:: READING PASSAGE ::
===============

Guide

Ollama fundamentals explained

Cloud LLM APIs are convenient until a ticket batch hits your rate limit at 2 a.m., or legal asks where customer prompts are stored. Ollama is an open-source runtime that downloads quantized model weights, serves them on localhost (or a private server), and exposes an OpenAI-compatible HTTP API so existing SDKs mostly work unchanged. It sits at the intersection of small language models, quantization, and on-prem privacy — not a training framework like PyTorch, but the fastest path from “we need a local model” to a running endpoint. This guide covers installation, the model library, Modelfiles, inference parameters, API integration, GPU and RAM planning, a Harbor Support on-prem triage router worked example, a tooling decision table, common pitfalls, and a practitioner checklist.

What Ollama is (and is not)

Ollama is a local LLM inference server and CLI. You run ollama pull llama3.2, then ollama run llama3.2 for an interactive chat, or point your application at http://localhost:11434 for programmatic access. Under the hood it uses llama.cpp-style GGUF weights, automatic GPU offloading when CUDA/Metal is available, and a small daemon that keeps models loaded in memory for low-latency repeat requests.

===============

[Extracted page text data]
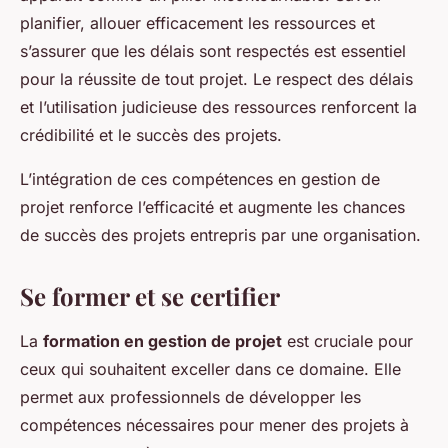
planifier, allouer efficacement les ressources et
s’assurer que les délais sont respectés est essentiel
pour la réussite de tout projet. Le respect des délais
et l’utilisation judicieuse des ressources renforcent la
crédibilité et le succès des projets.
L’intégration de ces compétences en gestion de
projet renforce l’efficacité et augmente les chances
de succès des projets entrepris par une organisation.
Se former et se certifier
La
formation en gestion de projet
est cruciale pour
ceux qui souhaitent exceller dans ce domaine. Elle
permet aux professionnels de développer les
compétences nécessaires pour mener des projets à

===============

:: EXERCISE INSTRUCTIONS ::
• 1. Answer these questions from the Ollama guide:
(a) What kind of HTTP API does Ollama expose?
(b) At what address can an application reach Ollama for programmatic access?
(c) What style of model weights does Ollama use under the hood?
• 2. Output, verbatim, the part of the Ollama guide running from "Cloud LLM APIs" down to "a practitioner checklist.".
• 3. Go on with the Ollama guide from the point where it stops.
The records were drawn from a source separate from the Ollama guide.

:: SOLVED PROBLEMS ::
• 1.
(a) An OpenAI-compatible HTTP API.
(b) http://localhost:11434
(c) llama.cpp-style GGUF weights.

• 2.
Cloud LLM APIs are convenient until a ticket batch hits your rate limit at 2 a.m., or legal asks where customer prompts are stored. Ollama is an open-source runtime that downloads quantized model weights, serves them on localhost (or a private server), and exposes an OpenAI-compatible HTTP API so existing SDKs mostly work unchanged. It sits at the intersection of small language models, quantization, and on-prem privacy — not a training framework like PyTorch, but the fastest path from “we need a local model” to a running endpoint. This guide covers installation, the model library, Modelfiles, inference parameters, API integration, GPU and RAM planning, a Harbor Support on-prem triage router worked example, a tooling decision table, common pitfalls, and a practitioner checklist.

• 3.
It is not a model trainer, a vector database, or a hosted MLOps platform. Fine-tuning still happens elsewhere; you import the resulting GGUF or use a community model from the Ollama library. Complex agent graphs belong in LangGraph or CrewAI — Ollama is the model endpoint those frameworks call. Reach for Ollama when latency to a public API is unacceptable, data cannot leave your network, or you want predictable per-token cost on hardware you already own.

Core concepts

  • Model — a named artifact (e.g. llama3.2:3b) bundling weights, default template, and parameters.
  • Tag — variant suffix after : — size (7b, 70b), quant level (q4_K_M), or instruct vs base.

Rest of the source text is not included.